Per the schedule, 2004 was the year to elect someone from industry. The Executive Committee of the conference, which consists of past and present Chairs in attendance, included Dr. Bill Swope, Prof. Wilfred van Gunstren, Dr. Donald Boyd, Dr. Terry Stouch, and Dr. Bernie Brooks, met to consider a slate of candidates to serve as next Vice Chair. The Executive Committee nominated Dr. David Spellmeyer (IBM) and Dr. Jed Pitera (IBM). There were no nominations from the floor. In his campaign speech, Dr. Spellmeyer noted that he obtained his PhD with Bill Jorgensen and then worked for a number of companies including DuPont, Chiron, CombiChem, Signature, and IBM. He had attended one prior GRC-CC and several GRCs on other topics. Dr. Pitera, in his campaign speech, remarked about the fact that the GRC-CC was one of the few meetings that brings together researchers who do quantum chemistry and researchers who do molecular simulations. He obtained his PhD with Peter Kollman and then did postdoctoral research with Wilfred van Gunsteren before being hired by IBM-Almadin. Dr. Pitera had attended one prior GRC-CC. Dr. Pitera won the election and will serve as Vice-Chair in 2006 and as Chair in 2008.

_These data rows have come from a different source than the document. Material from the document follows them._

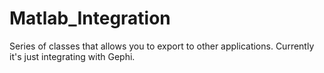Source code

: Matlab_Integration
==================

Series of classes that allows you to export to other applications. Currently it's just integrating with Gephi.
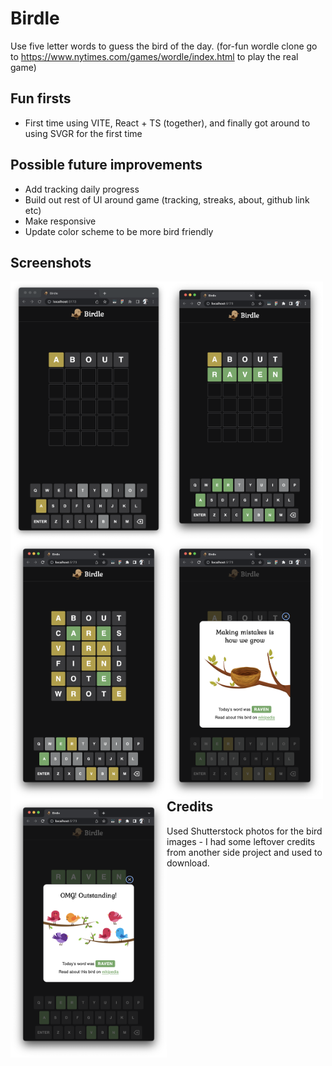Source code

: # Birdle

Use five letter words to guess the bird of the day. (for-fun wordle clone go to https://www.nytimes.com/games/wordle/index.html to play the real game)

## Fun firsts

- First time using VITE, React + TS (together), and finally got around to using SVGR for the first time

## Possible future improvements

- Add tracking daily progress
- Build out rest of UI around game (tracking, streaks, about, github link etc)
- Make responsive
- Update color scheme to be more bird friendly

## Screenshots

<div>
<img style="float: left" src="/screenshots/1.png" width="250" height="414" />
<img style="float: left" src="/screenshots/2.png" width="250" height="414" />
<img style="float: left" src="/screenshots/3.png" width="250" height="414" />
<img style="float: left" src="/screenshots/4.png" width="250" height="414" />
<img style="float: left" src="/screenshots/5.png" width="250" height="414" />
</div>

## Credits

Used Shutterstock photos for the bird images - I had some leftover credits from another side project and used to download.
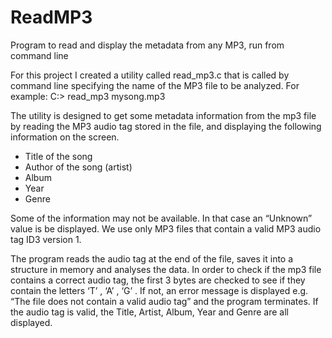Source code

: # ReadMP3
Program to read and display the metadata from any MP3, run from command line

For this project I created a utility called read_mp3.c that is called by command line specifying the name of the MP3 file to be analyzed. For example: C:> read_mp3 mysong.mp3

The utility is designed to get some metadata information from the mp3 file by reading the MP3 audio tag stored in the file, and displaying the following information on the screen. 

- Title of the song
- Author of the song (artist)
- Album
- Year
- Genre

Some of the information may not be available. In that case an “Unknown” value is be displayed.
We use only MP3 files that contain a valid MP3 audio tag ID3 version 1.

The program reads the audio tag at the end of the file, saves it into a structure in memory and analyses the data. 
In order to check if the mp3 file contains a correct audio tag, the first 3 bytes are checked to see if they contain 
the letters ‘T’ , ‘A’ , ‘G’ . 
If not, an error message is displayed e.g. “The file does not contain a valid audio tag” and the program terminates. 
If the audio tag is valid, the Title, Artist, Album, Year and Genre are all displayed. 
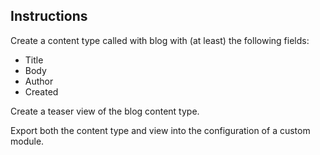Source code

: ## Instructions

Create a content type called with blog with (at least) the following fields:
- Title
- Body
- Author
- Created

Create a teaser view of the blog content type.

Export both the content type and view into the configuration of a custom module.
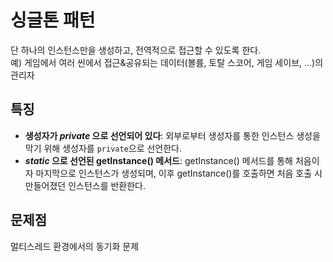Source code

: # 싱글톤 패턴
단 하나의 인스턴스만을 생성하고, 전역적으로 접근할 수 있도록 한다.  
예) 게임에서 여러 씬에서 접근&공유되는 데이터(볼륨, 토탈 스코어, 게임 세이브, ...)의 관리자  

## 특징
- **생성자가 *private* 으로 선언되어 있다**: 외부로부터 생성자를 통한 인스턴스 생성을 막기 위해 생성자를 `private`으로 선언한다.
- ***static* 으로 선언된 getInstance() 메서드**: getInstance() 메서드를 통해 처음이자 마지막으로 인스턴스가 생성되며, 이후 getInstance()를 호출하면 처음 호출 시 만들어졌던
인스턴스를 반환한다.

## 문제점
멀티스레드 환경에서의 동기화 문제
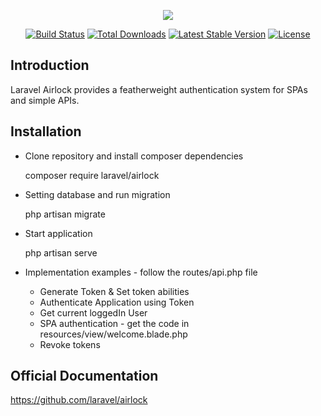 <p align="center"><img src="https://laravel.com/assets/img/components/logo-airlock.svg"></p>

<p align="center">
<a href="https://travis-ci.org/laravel/airlock"><img src="https://travis-ci.org/laravel/airlock.svg" alt="Build Status"></a>
<a href="https://packagist.org/packages/laravel/airlock"><img src="https://poser.pugx.org/laravel/airlock/d/total.svg" alt="Total Downloads"></a>
<a href="https://packagist.org/packages/laravel/airlock"><img src="https://poser.pugx.org/laravel/airlock/v/stable.svg" alt="Latest Stable Version"></a>
<a href="https://packagist.org/packages/laravel/airlock"><img src="https://poser.pugx.org/laravel/airlock/license.svg" alt="License"></a>
</p>

## Introduction

Laravel Airlock provides a featherweight authentication system for SPAs and simple APIs.

## Installation

- Clone repository and install composer dependencies

    composer require laravel/airlock

- Setting database and run migration

    php artisan migrate

- Start application

    php artisan serve

- Implementation examples - follow the routes/api.php file

    - Generate Token & Set token abilities
    - Authenticate Application using Token
    - Get current loggedIn User
    - SPA authentication - get the code in resources/view/welcome.blade.php
    - Revoke tokens

## Official Documentation

https://github.com/laravel/airlock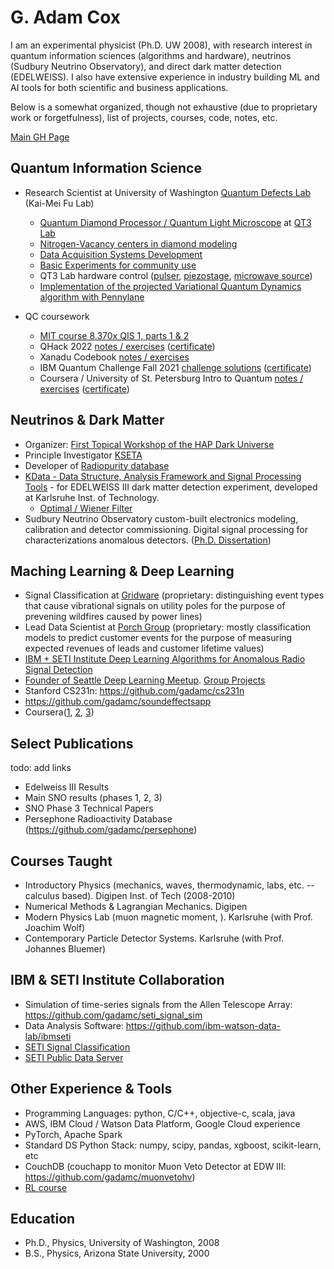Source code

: # G. Adam Cox

I am an experimental physicist (Ph.D. UW 2008), with research interest in quantum information sciences (algorithms and hardware),
neutrinos (Sudbury Neutrino Observatory), and direct dark matter
detection (EDELWEISS). I also have extensive experience in industry building ML and AI tools for both scientific and business applications.

Below is a somewhat organized, though not exhaustive (due to proprietary work or forgetfulness), list of projects, courses, code, notes, etc.

[Main GH Page](https://github.com/gadamc)

## Quantum Information Science
  * Research Scientist at University of Washington [Quantum Defects Lab](https://sites.google.com/uw.edu/optospintronics-lab/-/defects-in-diamond) (Kai-Mei Fu Lab)
    * [Quantum Diamond Processor / Quantum Light Microscope](https://sites.google.com/uw.edu/qt3-lab/projects) at [QT3 Lab](https://sites.google.com/uw.edu/qt3-lab/home)
    * [Nitrogen-Vacancy centers in diamond modeling](https://github.com/gadamc/nvmodels)
    * [Data Acquisition Systems Development](https://github.com/qt3uw/qt3-utils)
    * [Basic Experiments for community use](https://github.com/gadamc/qt3-default-experiments)
    * QT3 Lab hardware control ([pulser](https://github.com/qt3uw/qcsapphire), [piezostage](https://github.com/qt3uw/nipiezeojenapy), [microwave source](https://github.com/qt3uw/qt3RFSynthControl))
    * [Implementation of the projected Variational Quantum Dynamics algorithm with Pennylane](https://github.com/gadamc/uw_qx_pvqd_qhack2023/blob/main/quantumx_uw_team_writeup.pdf)

  * QC coursework
    * [MIT course 8.370x QIS 1, parts 1 & 2](https://drive.google.com/drive/folders/1esOT11y8qAv-sZGQWauRF7SYfibGlKJU?usp=share_link)
    * QHack 2022 [notes / exercises](https://github.com/gadamc/QHack) ([certificate](qhack2022_cert.pdf))
    * Xanadu Codebook [notes / exercises](https://github.com/gadamc/xanadu-cookbook-notes)
    * IBM Quantum Challenge Fall 2021 [challenge solutions](https://github.com/gadamc/ibmquantumchallenge_fall2021) ([certificate](https://www.credly.com/badges/9d2cb41d-06bb-4856-b908-892c95b974b4?source=linked_in_profile))
    * Coursera / University of St. Petersburg Intro to Quantum [notes / exercises](https://github.com/gadamc/coursera_intro_qc_stpetersburg)  ([certificate](https://www.coursera.org/account/accomplishments/certificate/RRRREK33UYNN))


## Neutrinos & Dark Matter

  * Organizer: [First Topical Workshop of the HAP Dark Universe](https://edelweiss.cloudant.com/dmworkshop/_design/app/index.html)
  * Principle Investigator [KSETA](https://www.kseta.kit.edu/about-us.php)
  * Developer of [Radiopurity database](https://github.com/radiopurity/persephone)
  * [KData - Data Structure, Analysis Framework and Signal Processing Tools](https://github.com/gadamc/kdata) - for EDELWEISS III dark matter detection experiment, developed at Karlsruhe Inst. of Technology.
    * [Optimal / Wiener Filter](https://github.com/gadamc/kdata/blob/master/kpta/KOptimalFilter.cxx)
  * Sudbury Neutrino Observatory custom-built electronics modeling, calibration and detector commissioning. Digital signal processing for characterizations anomalous detectors. ([Ph.D. Dissertation](https://sno.phy.queensu.ca/papers/CoxMobrandDissertationFinalSubmission.pdf))  

## Maching Learning & Deep Learning

  * Signal Classification at [Gridware](https://www.gridware.io) (proprietary: distinguishing event types that cause vibrational signals on utility poles for the purpose of prevening wildfires caused by power lines)
  * Lead Data Scientist at [Porch Group](https://porch.com) (proprietary: mostly classification models to predict customer events for the purpose of measuring expected revenues of leads and customer lifetime values)
  * [IBM + SETI Institute Deep Learning Algorithms for Anomalous Radio Signal Detection](https://arxiv.org/abs/1803.08624)
  * [Founder of Seattle Deep Learning Meetup](https://www.meetup.com/Seattle-Deep-Learning/). [Group Projects](https://github.com/deepseattle/projects)
  * Stanford CS231n: https://github.com/gadamc/cs231n
  * https://github.com/gadamc/soundeffectsapp
  * Coursera([1](https://coursera.org/share/a7cc379a8625edbbaf6577c0a8e8f2f1), [2](https://coursera.org/share/36b46f31a1a27c394e50a17d14220e3e), [3](https://coursera.org/share/a80387adb9fd0b1ff401da9cd5a0c990))


## Select Publications

todo: add links

  * Edelweiss III Results
  * Main SNO results (phases 1, 2, 3)
  * SNO Phase 3 Technical Papers
  * Persephone Radioactivity Database (https://github.com/gadamc/persephone)

## Courses Taught

  * Introductory Physics (mechanics, waves, thermodynamic, labs, etc. -- calculus based). Digipen Inst. of Tech (2008-2010)
  * Numerical Methods & Lagrangian Mechanics. Digipen
  * Modern Physics Lab (muon magnetic moment, ). Karlsruhe (with Prof. Joachim Wolf)
  * Contemporary Particle Detector Systems. Karlsruhe (with Prof. Johannes Bluemer)


## IBM & SETI Institute Collaboration

  * Simulation of time-series signals from the Allen Telescope Array: https://github.com/gadamc/seti_signal_sim
  * Data Analysis Software: https://github.com/ibm-watson-data-lab/ibmseti
  * [SETI Signal Classification](https://arxiv.org/abs/1803.08624)
  * [SETI Public Data Server](https://github.com/ibm-watson-data-lab/setigopublic)


## Other Experience & Tools

  * Programming Languages: python, C/C++, objective-c, scala, java
  * AWS, IBM Cloud / Watson Data Platform, Google Cloud experience
  * PyTorch, Apache Spark
  * Standard DS Python Stack: numpy, scipy, pandas, xgboost, scikit-learn, etc
  * CouchDB (couchapp to monitor Muon Veto Detector at EDW III: https://github.com/gadamc/muonvetohv)
  * [RL course](https://coursera.org/share/b9a3f53b1b82e02c0aba89487713c16b)


## Education

  * Ph.D., Physics, University of Washington, 2008
  * B.S., Physics, Arizona State University, 2000
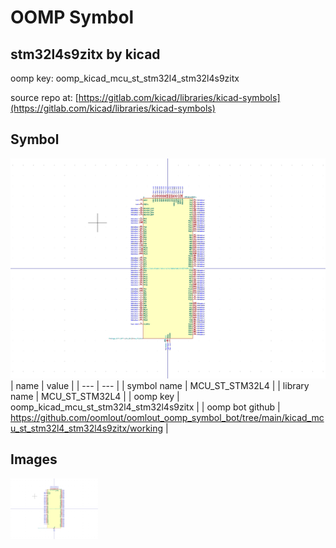 # OOMP Symbol  
## stm32l4s9zitx  by kicad  
  
oomp key: oomp_kicad_mcu_st_stm32l4_stm32l4s9zitx  
  
source repo at: [https://gitlab.com/kicad/libraries/kicad-symbols](https://gitlab.com/kicad/libraries/kicad-symbols)  
## Symbol  
  
[![working.png](working_600.png)](working.png)  
| name | value | 
| --- | --- | 
| symbol name | MCU_ST_STM32L4 | 
| library name | MCU_ST_STM32L4 | 
| oomp key | oomp_kicad_mcu_st_stm32l4_stm32l4s9zitx | 
| oomp bot github | https://github.com/oomlout/oomlout_oomp_symbol_bot/tree/main/kicad_mcu_st_stm32l4_stm32l4s9zitx/working | 
## Images  
  
[![working.png](working_140.png)](working.png)  
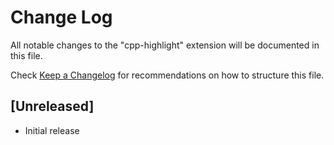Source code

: # Change Log

All notable changes to the "cpp-highlight" extension will be documented in this file.

Check [Keep a Changelog](http://keepachangelog.com/) for recommendations on how to structure this file.

## [Unreleased]

- Initial release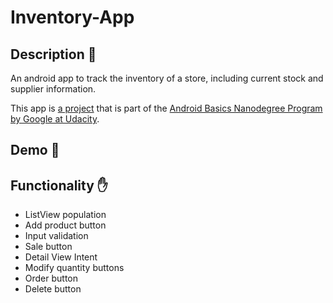 # Inventory-App

## Description :pencil:

An android app to track the inventory of a store, including current stock and supplier information.

This app is [a project](https://www.udacity.com/course/android-basics-data-storage--ud845) that is part of the [Android Basics Nanodegree Program by Google at Udacity](https://www.udacity.com/course/android-basics-nanodegree-by-google--nd803).

## Demo :iphone:

## Functionality :hand:

* ListView population
* Add product button
* Input validation
* Sale button
* Detail View Intent
* Modify quantity buttons
* Order button
* Delete button

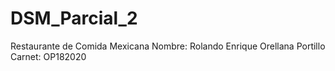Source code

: # DSM_Parcial_2
Restaurante de Comida Mexicana
Nombre: Rolando Enrique Orellana Portillo 
Carnet: OP182020
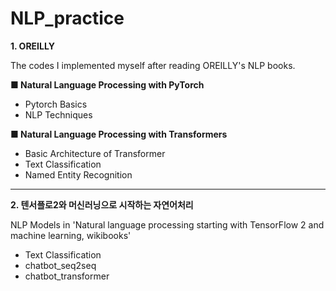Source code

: # NLP_practice

**1. OREILLY**

The codes I implemented myself after reading OREILLY's NLP books.


**■ Natural Language Processing with PyTorch**
- Pytorch Basics
- NLP Techniques

**■ Natural Language Processing with Transformers**
- Basic Architecture of Transformer
- Text Classification 
- Named Entity Recognition
---

**2. 텐서플로2와 머신러닝으로 시작하는 자연어처리**

NLP Models in 'Natural language processing starting with TensorFlow 2 and machine learning, wikibooks'

- Text Classification
- chatbot_seq2seq
- chatbot_transformer
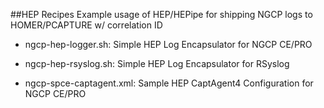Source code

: ##HEP Recipes
Example usage of HEP/HEPipe for shipping NGCP logs to HOMER/PCAPTURE w/ correlation ID

* ngcp-hep-logger.sh: Simple HEP Log Encapsulator for NGCP CE/PRO

* ngcp-hep-rsyslog.sh: Simple HEP Log Encapsulator for RSyslog

* ngcp-spce-captagent.xml: Sample HEP CaptAgent4 Configuration for NGCP CE/PRO


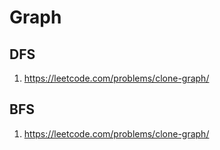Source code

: Graph
=====

DFS
----
1. https://leetcode.com/problems/clone-graph/

BFS
----
1. https://leetcode.com/problems/clone-graph/
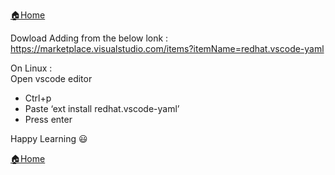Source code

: [:house:Home](https://github.com/debbiswal/Articles)

Dowload Adding from the below lonk :  
https://marketplace.visualstudio.com/items?itemName=redhat.vscode-yaml  

On Linux :  
Open vscode editor  
* Ctrl+p
* Paste ‘ext install redhat.vscode-yaml’
* Press enter

Happy Learning :smiley:  

[:house:Home](https://github.com/debbiswal/Articles)
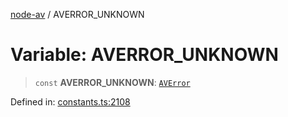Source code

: [node-av](../globals.md) / AVERROR\_UNKNOWN

# Variable: AVERROR\_UNKNOWN

> `const` **AVERROR\_UNKNOWN**: [`AVError`](../type-aliases/AVError.md)

Defined in: [constants.ts:2108](https://github.com/seydx/av/blob/f8631fc881b394300b1479f511d55cf1c370a87f/src/constants/constants.ts#L2108)
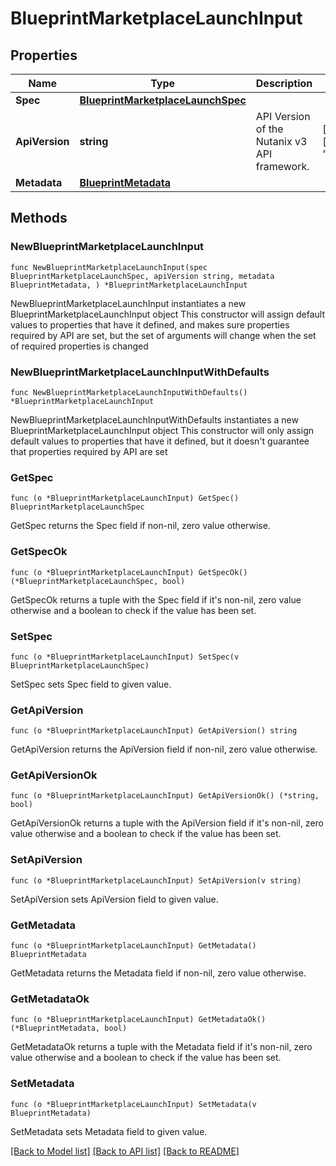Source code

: # BlueprintMarketplaceLaunchInput

## Properties

Name | Type | Description | Notes
------------ | ------------- | ------------- | -------------
**Spec** | [**BlueprintMarketplaceLaunchSpec**](BlueprintMarketplaceLaunchSpec.md) |  | 
**ApiVersion** | **string** | API Version of the Nutanix v3 API framework. | [readonly] [default to "3.1.0"]
**Metadata** | [**BlueprintMetadata**](BlueprintMetadata.md) |  | 

## Methods

### NewBlueprintMarketplaceLaunchInput

`func NewBlueprintMarketplaceLaunchInput(spec BlueprintMarketplaceLaunchSpec, apiVersion string, metadata BlueprintMetadata, ) *BlueprintMarketplaceLaunchInput`

NewBlueprintMarketplaceLaunchInput instantiates a new BlueprintMarketplaceLaunchInput object
This constructor will assign default values to properties that have it defined,
and makes sure properties required by API are set, but the set of arguments
will change when the set of required properties is changed

### NewBlueprintMarketplaceLaunchInputWithDefaults

`func NewBlueprintMarketplaceLaunchInputWithDefaults() *BlueprintMarketplaceLaunchInput`

NewBlueprintMarketplaceLaunchInputWithDefaults instantiates a new BlueprintMarketplaceLaunchInput object
This constructor will only assign default values to properties that have it defined,
but it doesn't guarantee that properties required by API are set

### GetSpec

`func (o *BlueprintMarketplaceLaunchInput) GetSpec() BlueprintMarketplaceLaunchSpec`

GetSpec returns the Spec field if non-nil, zero value otherwise.

### GetSpecOk

`func (o *BlueprintMarketplaceLaunchInput) GetSpecOk() (*BlueprintMarketplaceLaunchSpec, bool)`

GetSpecOk returns a tuple with the Spec field if it's non-nil, zero value otherwise
and a boolean to check if the value has been set.

### SetSpec

`func (o *BlueprintMarketplaceLaunchInput) SetSpec(v BlueprintMarketplaceLaunchSpec)`

SetSpec sets Spec field to given value.


### GetApiVersion

`func (o *BlueprintMarketplaceLaunchInput) GetApiVersion() string`

GetApiVersion returns the ApiVersion field if non-nil, zero value otherwise.

### GetApiVersionOk

`func (o *BlueprintMarketplaceLaunchInput) GetApiVersionOk() (*string, bool)`

GetApiVersionOk returns a tuple with the ApiVersion field if it's non-nil, zero value otherwise
and a boolean to check if the value has been set.

### SetApiVersion

`func (o *BlueprintMarketplaceLaunchInput) SetApiVersion(v string)`

SetApiVersion sets ApiVersion field to given value.


### GetMetadata

`func (o *BlueprintMarketplaceLaunchInput) GetMetadata() BlueprintMetadata`

GetMetadata returns the Metadata field if non-nil, zero value otherwise.

### GetMetadataOk

`func (o *BlueprintMarketplaceLaunchInput) GetMetadataOk() (*BlueprintMetadata, bool)`

GetMetadataOk returns a tuple with the Metadata field if it's non-nil, zero value otherwise
and a boolean to check if the value has been set.

### SetMetadata

`func (o *BlueprintMarketplaceLaunchInput) SetMetadata(v BlueprintMetadata)`

SetMetadata sets Metadata field to given value.



[[Back to Model list]](../README.md#documentation-for-models) [[Back to API list]](../README.md#documentation-for-api-endpoints) [[Back to README]](../README.md)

The exact site and date of the 2006 computational chemistry GRC will be set by the Gordon Conference office, but will most likely be in Europe, which was voted acceptable by the conferees and was the preference of Prof. van Gunsteren. The GRC sites in Europe are considerably more expensive than those in New England. The conferees also discussed their preference for the week of the next conference. Whereas some conferees prefer the GRC-CC's traditional week of July 4, others prefer not to give up a national holiday in the United States for scientific work.

Congratulations to Dr. Swope for bringing together a stimulating conference.